OmniAuth Shibboleth strategy configuration not passed through

Question

I'm trying to make use of omniauth-shibboleth strategy (with rack-saml).

My omniauth initializer looks like this:

Rails.application.config.middleware.use OmniAuth::Builder do
  provider :shibboleth, {
    :info_fields => {
      :email => 'mail',
    },
    :extra_fields => [:cn, :sn, :schacHomeOrganization],
  }
end

Everything is successful up to the point where omniauth-shibboleth should set up omniauth.auth ENV variable, but this ends up partial.

Namely - it does detect eduPersonPrincipalName and passes it to uid filed correctly - I can see it.

But it fails to fill in email, and the extra parameters cn, sn, schacHomeOrganization.

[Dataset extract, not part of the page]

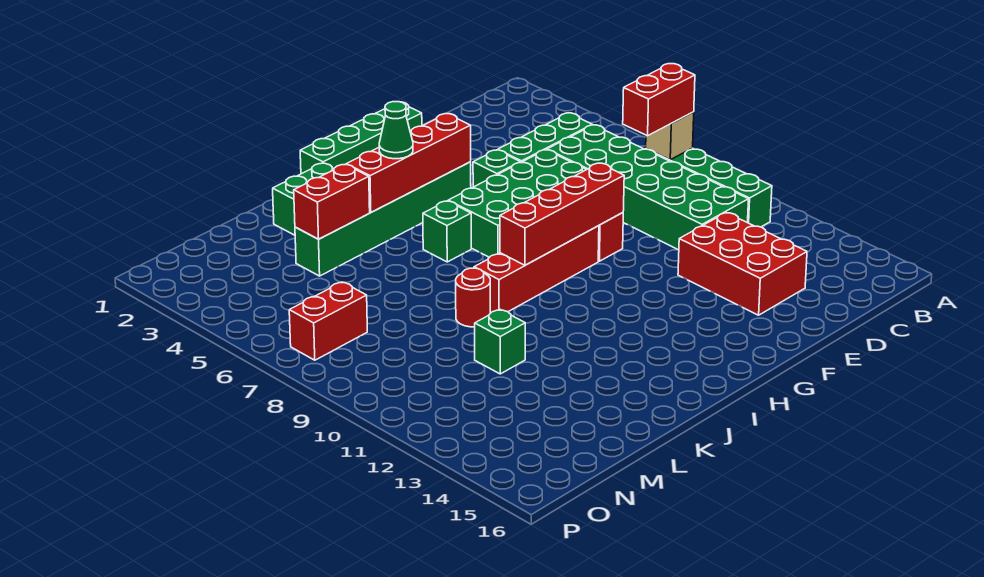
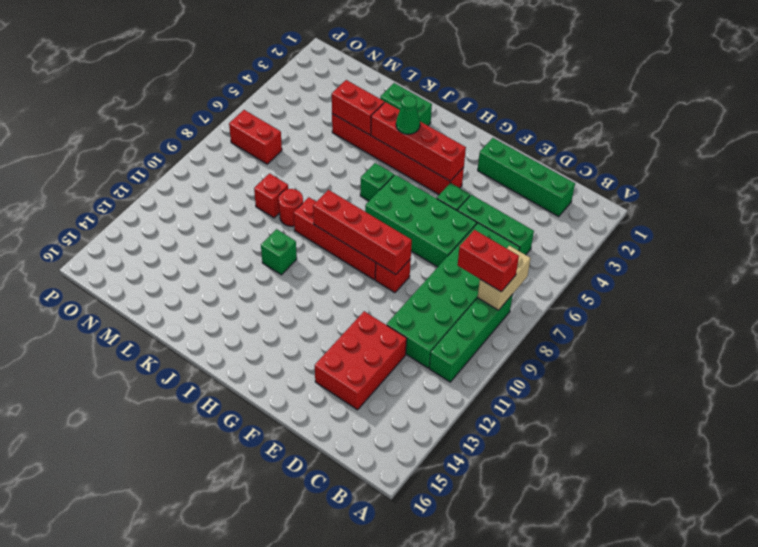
tan 1x1 brick [646,112,694,160] -> tan 1x2 brick [477,246,531,310]
green 1x4 brick [300,102,422,174] -> green 1x4 brick moved to [478,138,575,217]
green 1x6 brick [295,162,471,276] -> red 1x6 brick [332,114,464,195]
none -> red 1x1 brick [254,174,288,218]
green 1x1 brick [475,309,525,374] -> green 1x1 brick moved to [261,229,297,275]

I have verified that the request.env does contain all of the required attributes, so the problem is not at Shibboleth side.

For debugging, I hardcoded the options in Gem file lib/omniauth/strategies/shibboleth.rb:

  option :info_fields, {:email => 'mail'}
  option :extra_fields, [:cn, :sn, :schacHomeOrganization]

Then everything works.

So, there seems to be problem either with my Omniauth setup or with the way omniauth-shibboleth handles the options, so that my configuration does not end up merged with default values.

What am I doing wrong?

Versions:

omniauth - 1.1.1
omniauth-shibboleth - 1.0.8
rack-saml - 0.0.4

pow - 0.4.0

Answer 1

It turned out that Devise handles Omniauth initialization itself and while I could use config/initializers/omniauth.rb to toggle :debug => true, Devise overrode any other options I had set.

So the correct place to configure Omniauth strategies while using Devise is in config/initializers/devise.rb:

config.omniauth :shibboleth, {:uid_field => 'eppn',
                     :info_fields => {:email => 'mail', :name => 'cn', :last_name => 'sn'},
                     :extra_fields => [:schacHomeOrganization]
              }

Previously I thought that that line only hints Devise which strategy is the default.